■ Extract:
Nonrelational Databases(Unstructured data)

A nonrelational database does not have a predefined structure based on tabular data. The result is a highly flexible approach to storing data. However, the data types available in relational databases are absent. As a result, you need to know more about the data itself to interact with it. Data validation happens in code, as opposed to being done in the database.

Structure: Non-relational databases store data in various formats such as key-value pairs, documents, wide-column stores, or graph databases. They are designed to handle unstructured or semi-structured data.
Query Language: NoSQL databases often have their own query languages or APIs tailored to the specific data model they use. Some support SQL-like querying, while others use JSON-like syntax or specialized APIs.
Examples: MongoDB (document store), Cassandra (wide-column store), Redis (key-value store), Neo4j (graph database).

Data Structure: If your data has a clear structure with well-defined relationships and a fixed schema, a relational database may be suitable. Non-relational databases are more flexible for handling diverse or evolving data structures.

Scalability: Non-relational databases often offer better scalability options for distributed and big data applications.

Query Complexity: Relational databases excel in complex queries involving joins, aggregations, and transactions, while NoSQL databases may be better suited for simpler, read-heavy operations.

Consistency vs. Flexibility: Relational databases prioritize data consistency and ACID properties, whereas NoSQL databases may sacrifice strict consistency for greater flexibility and scalability.

Database Use Cases

Databases tend to support two major categories of data processing: Online Transactional Processing (OLTP) and Online Analytical Processing (OLAP).

Online Transactional Processing

OLTP systems handle the transactions we encounter every day. Example transactions include booking a flight reservation, ordering something online, or executing a stock trade. While the number of transactions a system handles on a given day can be very high, individual transactions process small amounts of data. OLTP systems balance the ability to write and read data efficiently.

Online Analytical Processing

OLAP systems focus on the ability of organizations to analyze data. While OLAP and OLTP databases can both use relational database technology, their structures are fundamentally different. OLTP databases need to balance transactional read and write performance, resulting in a highly normalized design. Typically, OLTP databases are in 3NF.

Schema Concepts

The design of a database schema depends on the purpose it serves. Transactional systems require highly normalized databases, whereas a denormalized design is more appropriate for analytical systems. A data warehouse is a database that aggregates data from many transactional systems for analytical purposes. Transactional data may come from systems that power the human resources, sales, marketing, and product divisions. A data warehouse facilitates analytics across the entire company.

A data mart is a subset of a data warehouse.
Data warehouses serve the entire organization, whereas data marts focus on the needs of a particular department within the organization.
A data lake stores raw data in its native format instead of conforming to a relational database structure
The star schema design to facilitate analytical processing gets its name from what the schema looks like when looking at its entity relationship diagram
At the centre of the star is a fact table. Fact tables chiefly store numerical facts about a business.
The schema design centres on reporting on the cost and profitability of procedures.

■ Assignment 1: Can you sum up the database notes in two sentences?
■ Assignment 2: Could you write out the database notes again, starting with "Data Structure: If" and going on through "big data applications.", switching each "Non-relational databases" to "NoSQL databases"?

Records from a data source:
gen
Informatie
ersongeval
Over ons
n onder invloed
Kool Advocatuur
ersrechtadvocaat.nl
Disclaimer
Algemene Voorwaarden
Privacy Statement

■ Your solution 1: Nonrelational databases store data without a predefined tabular structure, which makes them flexible and often more scalable, while relational databases suit data with a clear, fixed schema and excel at complex queries. Databases mainly support transactional processing (OLTP), which calls for highly normalized designs, and analytical processing (OLAP), which favors denormalized designs such as data warehouses, data marts, and star schemas centered on a fact table.

■ Your solution 2:
Data Structure: If your data has a clear structure with well-defined relationships and a fixed schema, a relational database may be suitable. NoSQL databases are more flexible for handling diverse or evolving data structures.

Scalability: NoSQL databases often offer better scalability options for distributed and big data applications.